Inferring Common Origins from mtDNA
The history of human migratory events can be inferred from observed variations in DNA sequences. Such studies on non-recombinant mtDNA and Y-chromosome show that present day humans outside Africa originated from one or more migrations of small groups of individuals between 30K-70K YBP. Coalescence theory reveals that, any collection of non-recombinant DNA sequences can be traced back to a common ancestor. Mutations fixed by genetic drift act as markers on the timeline from the common ancestor to the present and can be used to infer migration and founder events that occurred in ancestral populations. However, most mutations seen in the data today are relatively recent and do not carry useful information about deep ancestry. The only ones that can be used reliably are those that can be shown to robustly distinguish large clusters of individuals and thus qualify as true representatives of population events in the past.
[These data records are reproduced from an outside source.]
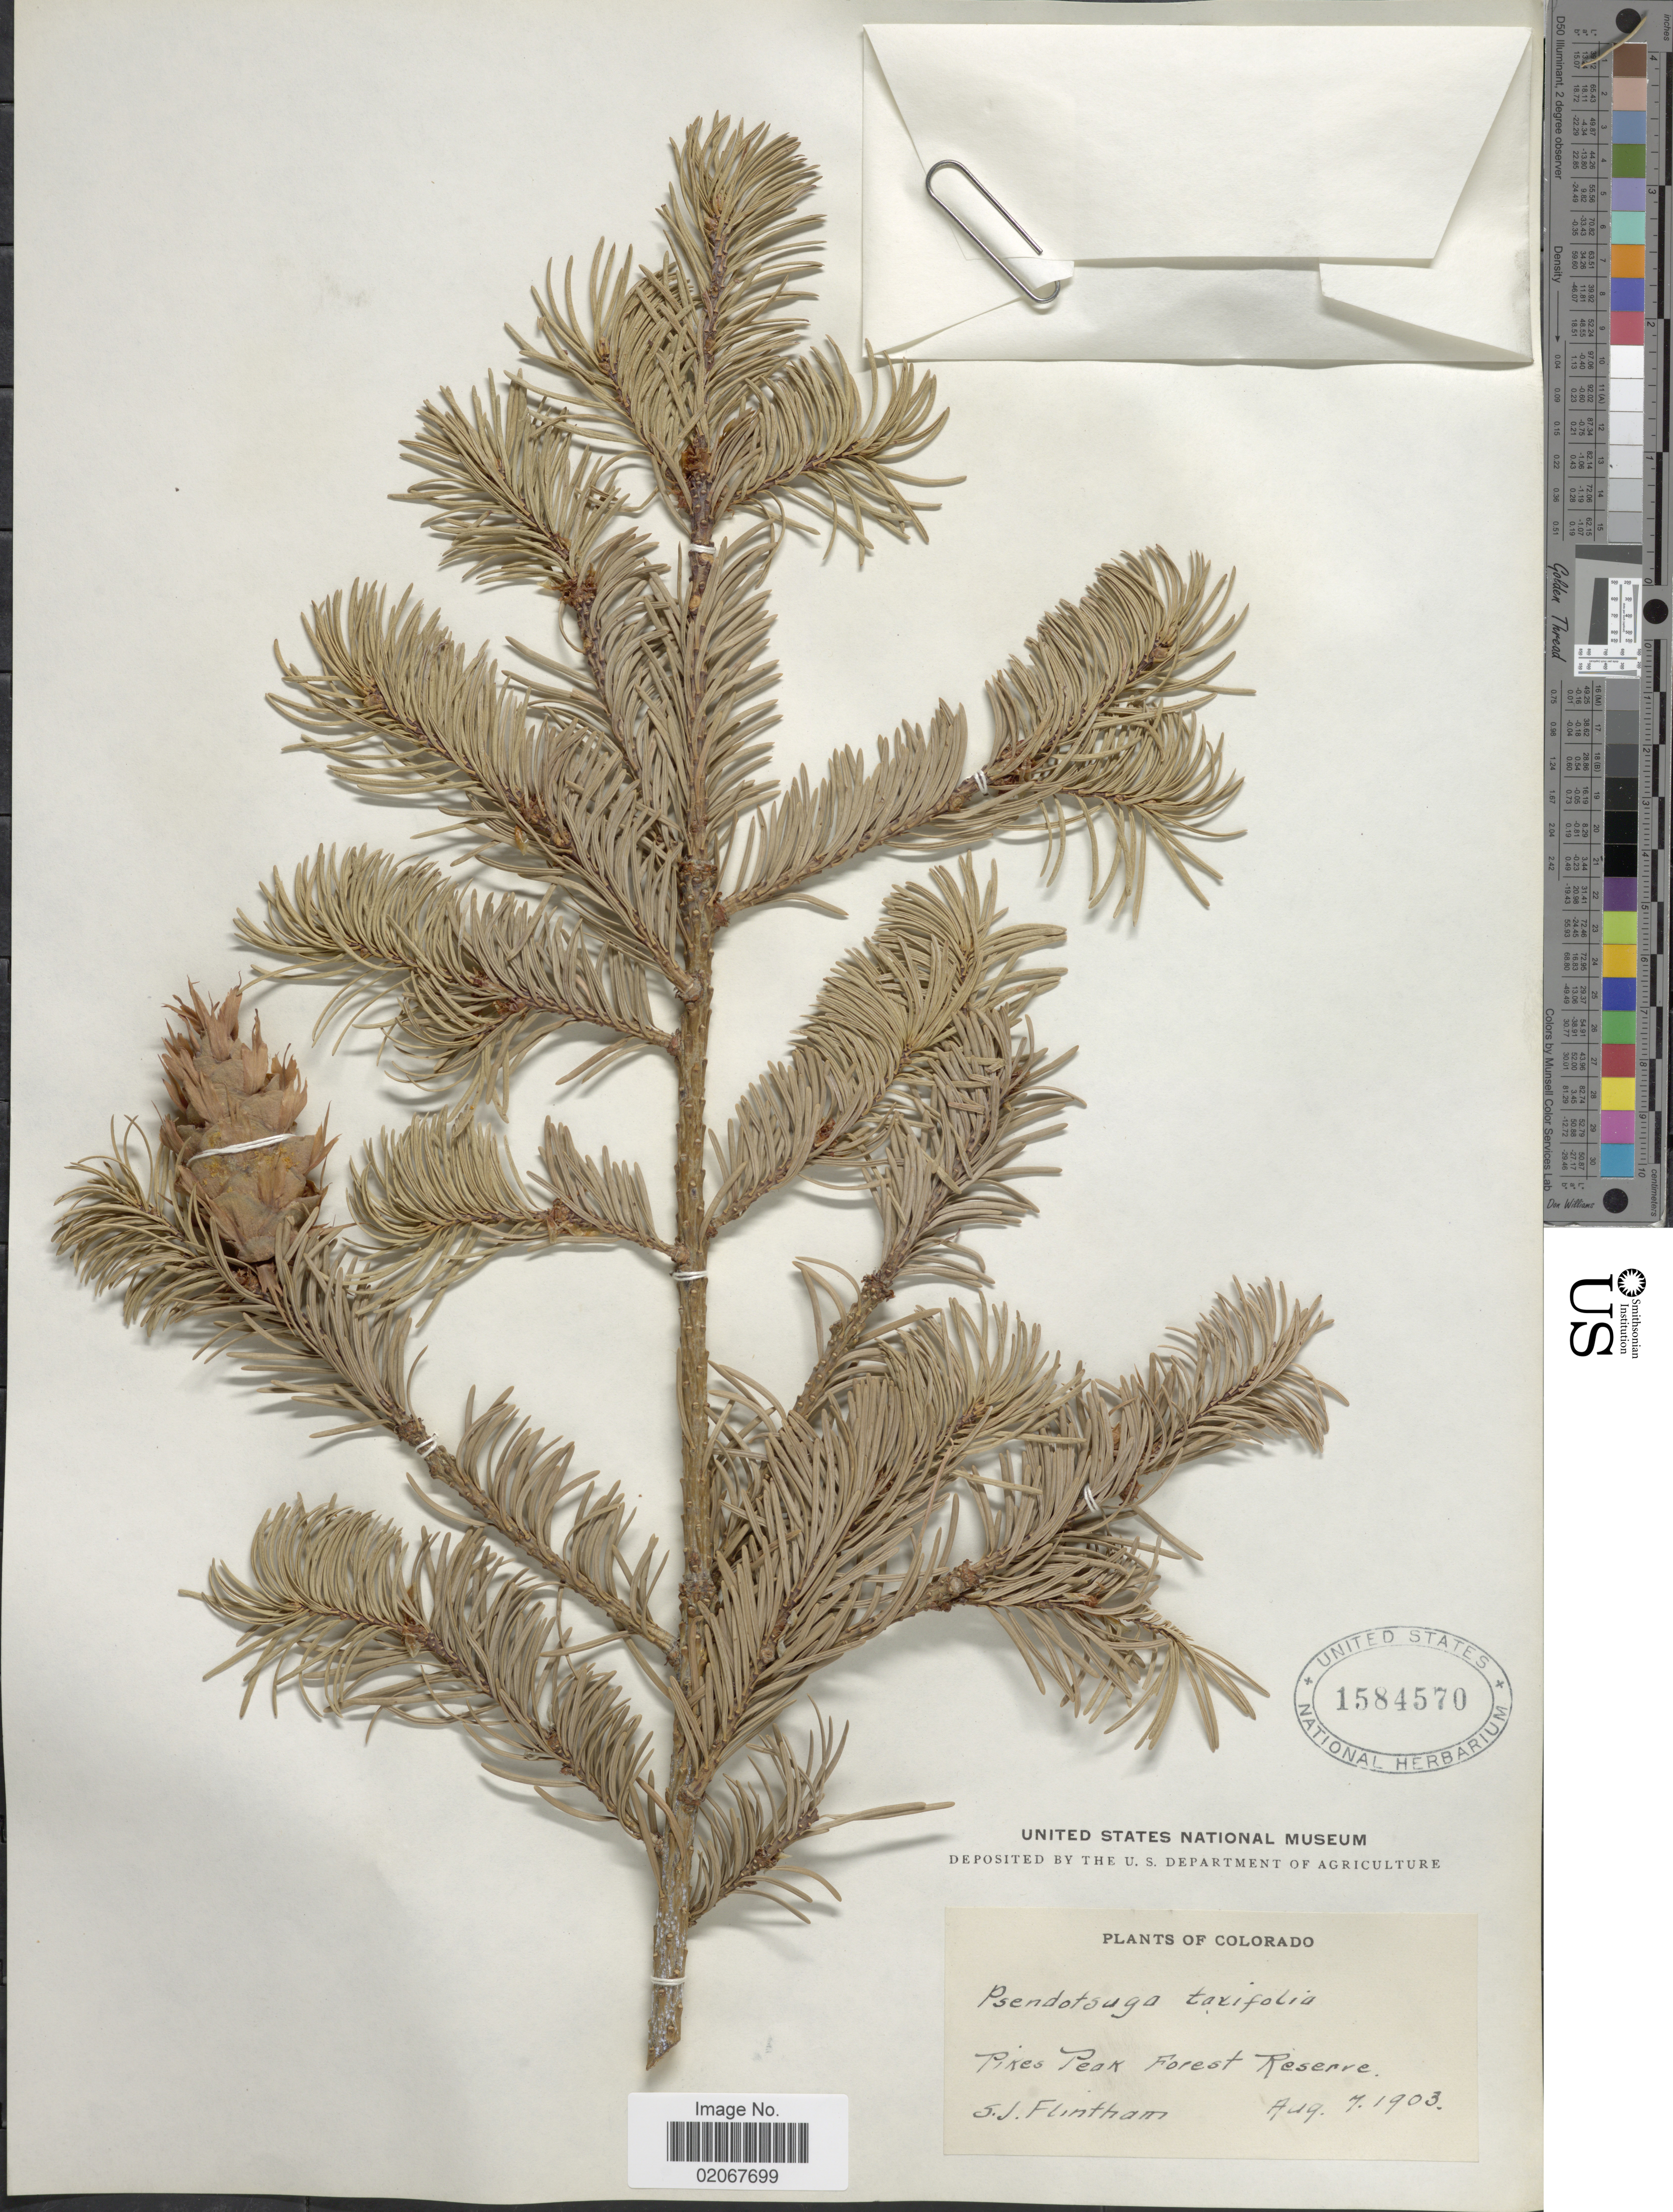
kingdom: Plantae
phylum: Tracheophyta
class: Pinopsida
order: Pinales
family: Pinaceae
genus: Pseudotsuga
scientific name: Pseudotsuga menziesii var. glauca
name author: (Beissn.) Franco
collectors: S. Flintham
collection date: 1903-08-07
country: United States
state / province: Colorado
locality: Pikes Peak Forest Reserve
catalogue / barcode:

In this talk, we present results from the analysis of 1737 complete mtDNA sequences from public databases to infer such a robust set of mutations that reveal the haplogroup phylogeny. Using principal component analysis we identify the samples in L, M and N clades and with unsupervised consensus ensemble clustering we infer the substructure in these clades. Traditional methods are inadequate to handle data of this size and complexity.
The substructure is inferred using a new algorithm that mitigates the usual problems of sample size bias within haplogroups as well as the sampling bias across haplogroups. First, we cluster the data in each of the M, N, L clades separately into k=2,3,4,... k max groups using an agreement matrix derived from multiple clustering techniques and bootstrap sampling. Repeated training/test splits of the samples identify robust clusters and patterns of SNPs which can assign haplogroup labels with a reliability greater than 90%. Even though the clustering at each k is done independently, the clusters split in a way that suggests that the data is revealing population events; a cluster at level k has k–2 clusters which are identical with those at level k–1 plus two more that obtain from a split of one of the clusters at level k–1. The clustering is repeated with equal number of samples from the first level clusters. The sequence in which the clusters now split defines a binary network which reveals population events unbiased by sample size. We root the network using an out-group and, assuming a molecular clock, identify an internal node in the bifurcation process which is equidistant from the leaves. This rooting removes the bias across haplogroups which would otherwise influence the order in which the clusters emerge.
Our analysis shows that the African clades L0/L1, L2 and L3 have the greatest heterogeneity of SNPs, in agreement with their ancient ancestry. It also suggests that the M, N clades originated from a common ancestor of L3 in two separate migrations. The first migration gave rise to the M haplogroup, whose descendents currently populate South-East Asia and Australia. The second migration resulted in the N haplogroup, accounting for the current populations in China, Japan, Europe, Central Asia and North and South America. We reveal and robustly label many branches of the mtDNA tree, improving current results significantly. We find that for our choice of robust SNPs, the genetic distances between the NA and NRB haplogroups is smaller compared to that between B and J/T/H/V/U. The detailed N migratory sub-tree is rooted so that the T, J and U haplogroups are on one side of the root and the F, V/H, I, X, R5, B, N9, A and W are on the other. We also find a detailed structure for the M tree consistent with prior literature and we infer additional branches for the MD haplogroup. Finally we provide detailed SNP patterns for each haplogroup identified by our clustering. Our patterns can be used to infer a haplogroup assignment with reliability greater than 90%.